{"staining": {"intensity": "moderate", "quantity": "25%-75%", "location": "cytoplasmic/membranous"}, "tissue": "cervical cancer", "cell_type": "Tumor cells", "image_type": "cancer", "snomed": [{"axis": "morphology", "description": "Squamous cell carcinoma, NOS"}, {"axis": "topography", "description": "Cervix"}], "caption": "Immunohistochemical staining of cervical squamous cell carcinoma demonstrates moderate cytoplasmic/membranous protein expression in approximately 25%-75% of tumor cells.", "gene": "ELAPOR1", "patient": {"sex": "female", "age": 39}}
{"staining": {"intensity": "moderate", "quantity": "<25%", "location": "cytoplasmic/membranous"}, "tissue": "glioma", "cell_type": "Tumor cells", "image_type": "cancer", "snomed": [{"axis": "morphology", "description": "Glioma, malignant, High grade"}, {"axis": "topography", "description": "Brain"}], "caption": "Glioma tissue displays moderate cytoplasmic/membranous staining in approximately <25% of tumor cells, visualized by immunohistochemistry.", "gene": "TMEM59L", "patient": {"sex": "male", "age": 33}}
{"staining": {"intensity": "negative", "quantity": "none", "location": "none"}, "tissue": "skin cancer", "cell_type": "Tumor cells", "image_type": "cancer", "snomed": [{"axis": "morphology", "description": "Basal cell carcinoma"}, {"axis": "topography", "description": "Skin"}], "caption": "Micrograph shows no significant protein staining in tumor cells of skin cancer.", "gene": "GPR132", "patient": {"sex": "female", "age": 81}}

■ ■ ■ ■

§ **Exercise objective**
Would you repeat all of the data above, word for word?

§ **The answer**
{"staining": {"intensity": "moderate", "quantity": "25%-75%", "location": "cytoplasmic/membranous"}, "tissue": "cervical cancer", "cell_type": "Tumor cells", "image_type": "cancer", "snomed": [{"axis": "morphology", "description": "Squamous cell carcinoma, NOS"}, {"axis": "topography", "description": "Cervix"}], "caption": "Immunohistochemical staining of cervical squamous cell carcinoma demonstrates moderate cytoplasmic/membranous protein expression in approximately 25%-75% of tumor cells.", "gene": "ELAPOR1", "patient": {"sex": "female", "age": 39}}
{"staining": {"intensity": "moderate", "quantity": "<25%", "location": "cytoplasmic/membranous"}, "tissue": "glioma", "cell_type": "Tumor cells", "image_type": "cancer", "snomed": [{"axis": "morphology", "description": "Glioma, malignant, High grade"}, {"axis": "topography", "description": "Brain"}], "caption": "Glioma tissue displays moderate cytoplasmic/membranous staining in approximately <25% of tumor cells, visualized by immunohistochemistry.", "gene": "TMEM59L", "patient": {"sex": "male", "age": 33}}
{"staining": {"intensity": "negative", "quantity": "none", "location": "none"}, "tissue": "skin cancer", "cell_type": "Tumor cells", "image_type": "cancer", "snomed": [{"axis": "morphology", "description": "Basal cell carcinoma"}, {"axis": "topography", "description": "Skin"}], "caption": "Micrograph shows no significant protein staining in tumor cells of skin cancer.", "gene": "GPR132", "patient": {"sex": "female", "age": 81}}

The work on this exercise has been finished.